A video filmed during this event shows the same tank several times. The footage was uploaded by Vechtdal TV, a channel mentioned by the event’s official website, on July 7.

Annie Lab created a short video to compare the two footage (below):

Classic MV’s wrote that the tank was supposed to be unloaded on July 4, a day after the event ended, but because the farmers were blocking the way, it could not have been done.

When the tank was unloaded the following day near the protest site, some people were recording videos, leading to various misleading social media claims linking the tank to the protest, according to Classic MV’s post.

The tank in question is called Sherman Firefly. It was used by the United Kingdom and other countries during WWII.

Classic MV’s’ Facebook page features several posts (here and here) dating as far back as 2020 regarding the restoration process of this old military vehicle.

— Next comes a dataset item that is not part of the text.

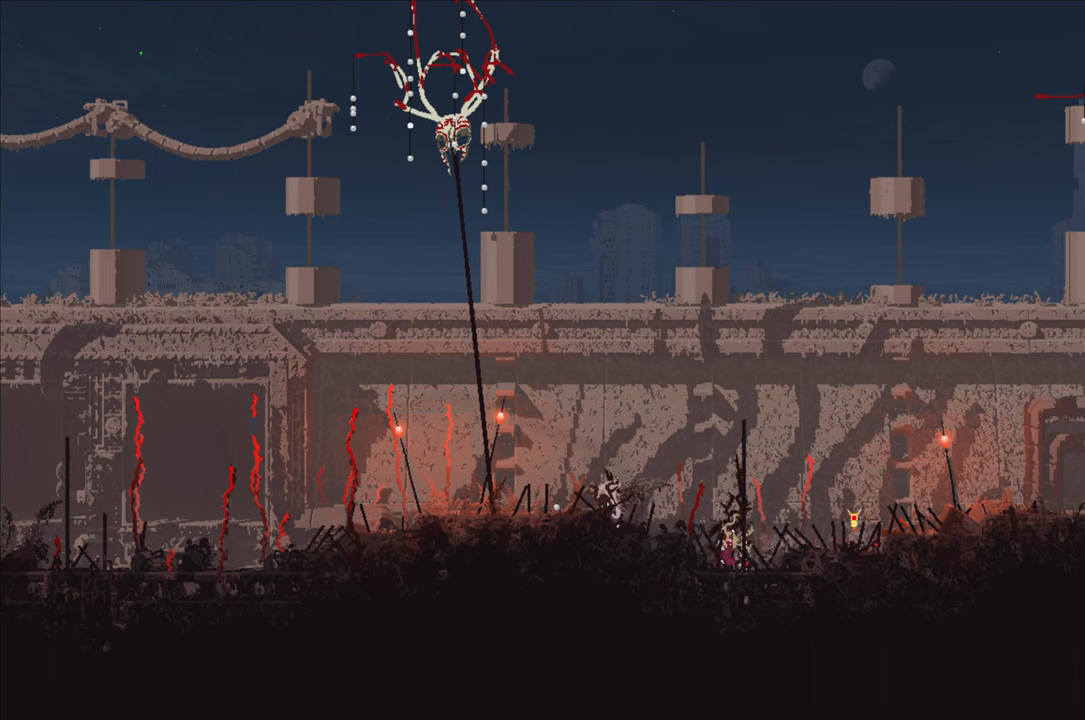
{"buttons": [], "left_stick": "left", "right_stick": "center", "events": [[233, "A", "down"], [483, "A", "up"]]}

A further look at the account led to this image showing a structure that looks like a warehouse or storage in the background.

A logo with yellow and blue slanted lines with the letters “RD” can be found on the exterior of the building.

Annie Lab looked into the logo and discovered it belongs to a company called Dijkstra Plastics.

The Dutch company was mentioned several times in Classic MV’s’ posts discussing the restoration of the Sherman Firefly (such as here and here).

Dijkstra Plastics’ logo on the wall in an image posted by Classic MV’s (left). The same logo can be found on the LinkedIn account of Dijkstra Plastics.

A list of surviving Sherman Firefly tanks found on the internet says Classic MV’s is the owner of the restored tank in question and the photograph of this tank included in the list is credited to Auke Dijkstra, the CEO of Dijkstra Plastics.

The list also indicates that it was previously part of the Littlefield Collection, which Sotheby’s called “one of the world’s largest private collections of armored vehicles.”

It is clear that the tank in the video does not belong to “a Russian arms dealer” as claimed in the misleading tweet.

The list of surviving Sherman Fireflies included a photo of the tank.

This claim has also been fact-checked by Lead Stories and Associated Press.

Misleading: Photo shows a fighter jet being transported in Croatia for a commemoration event in 2011

A tweet posted on July 6 claimed the protesting Dutch farmers had broken into a Royal Netherlands Air Force base and stolen a fighter jet. It included a photo showing a tractor towing a warplane.

A similar claim was made in another tweet as well. Collectively, the two tweets have over 13,000 likes and 4,100 retweets at the time of writing.

These claims are misleading, however.

Through reverse image search, Annie Lab has learned the image was taken in Croatia in May 2011.

Several local news outlets (here and here) reported about the tractor towing the jet plane, MiG-21, from Velika Gorica to Jarun in Zagreb county where the warplane was exhibited to commemorate the 20th anniversary of the Croatian Armed Forces’ establishment.

Various photos of the same jet taken from different angles were posted by 24sata, Croatia’s highest circulation daily newspaper. The news organization credited these photos to MORH, the Ministry of Defense of the country.

The ministry also published a press release with one of the photos in which the coat of arms of Croatia can be seen on the side of the MiG-21.

The coat of arms of Croatia can be seen on the side of the MiG-21.

Annie Lab could not find any information about a supposed break-in at an airforce base in the Netherlands, but we can confirm that the image in the tweet shows an old news photo in Croatia.

In March 2022, this picture was also used in misleading posts claiming that a Ukrainian farmer captured a Russian military jet. Such claims have been debunked by Reuters and AFP Fact Check.